# DEEE725 Speech Signal Processing Lab
### 2023 Spring, Kyungpook National University 
### Instructor: Gil-Jin Jang

## Lab 02 Draw spectrogram
2023/03/24
source: 

> https://hyunlee103.tistory.com/36

> https://dacon.io/en/competitions/official/235616/codeshare/1277

> https://matplotlib.org/stable/tutorials/colors/colormaps.html

In [None]:
# import necessary pacakages
import sys
import numpy as np
import librosa
import librosa.display
from matplotlib import pyplot as plt

#from scipy.io import wavfile
from scipy import signal
from scipy.fft import fftshift

In [None]:
# parameters for signal analysis and drawing
#FIG_SIZE = (15,10)

:::::

**학습 문제**.
1. 발췌문에서 "#from scipy.io import"부터 "#FIG_SIZE = (15,10)"까지를 글자 하나 바꾸지 말고 추출하세요.
2. 발췌문에 출처(source)로 실린 웹 주소를 빠짐없이 나열하세요.
3. 발췌문에 따르면 이 실습 과목의 강의 담당자는 누구입니까?

**제공 데이터**.
:::::

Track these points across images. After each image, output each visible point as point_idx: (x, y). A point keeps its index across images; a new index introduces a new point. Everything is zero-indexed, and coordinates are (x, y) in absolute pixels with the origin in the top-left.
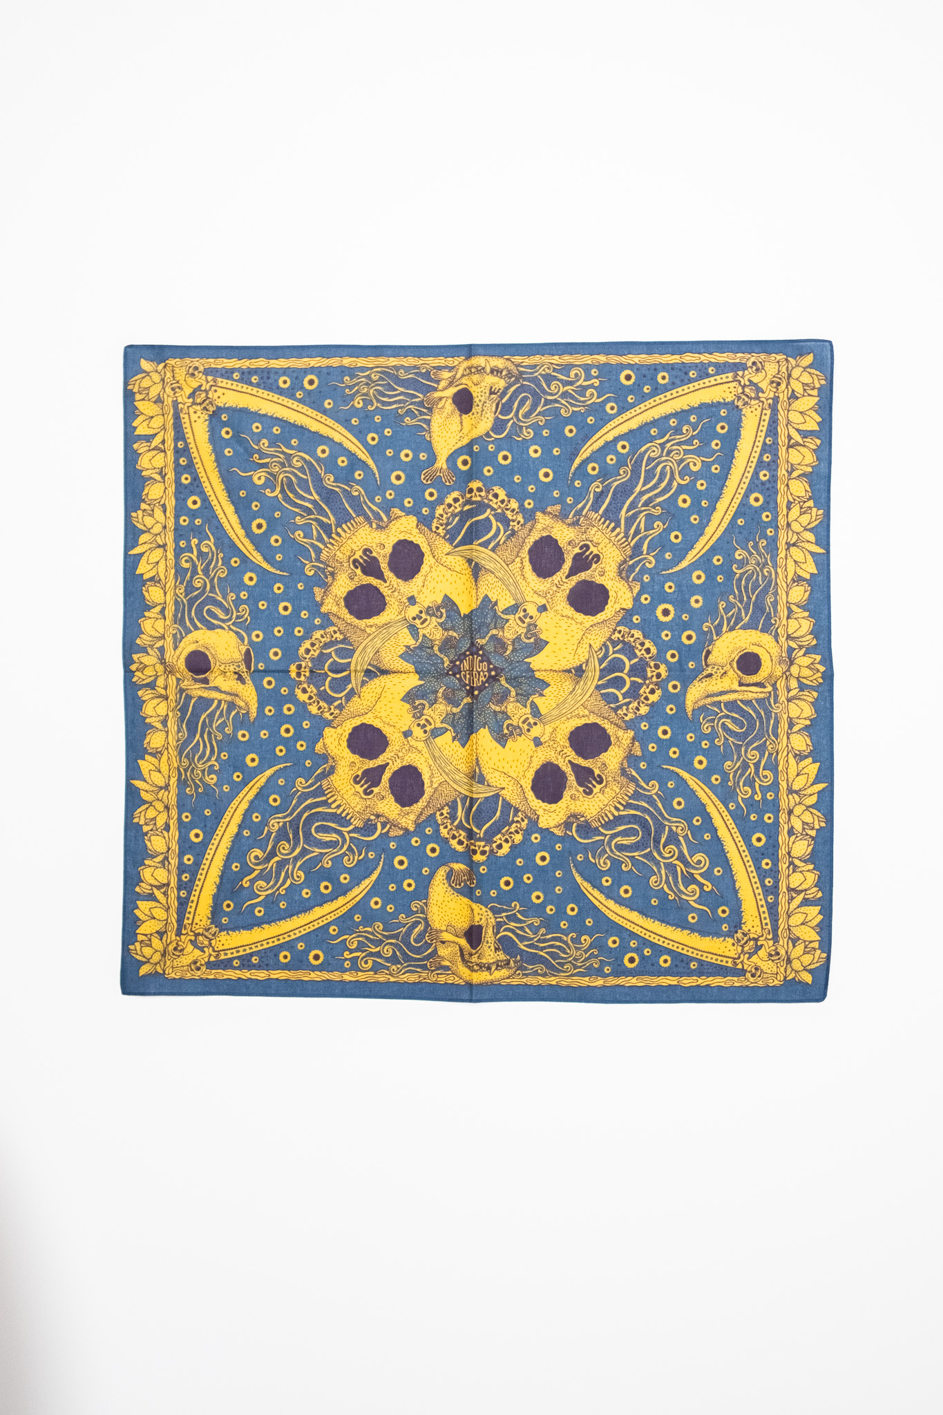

:::::

**정답 안내**.
1.
#from scipy.io import wavfile
from scipy import signal
from scipy.fft import fftshift

In [None]:
# parameters for signal analysis and drawing
#FIG_SIZE = (15,10)

2.
https://hyunlee103.tistory.com/36
https://dacon.io/en/competitions/official/235616/codeshare/1277
https://matplotlib.org/stable/tutorials/colors/colormaps.html

3. Gil-Jin Jang입니다.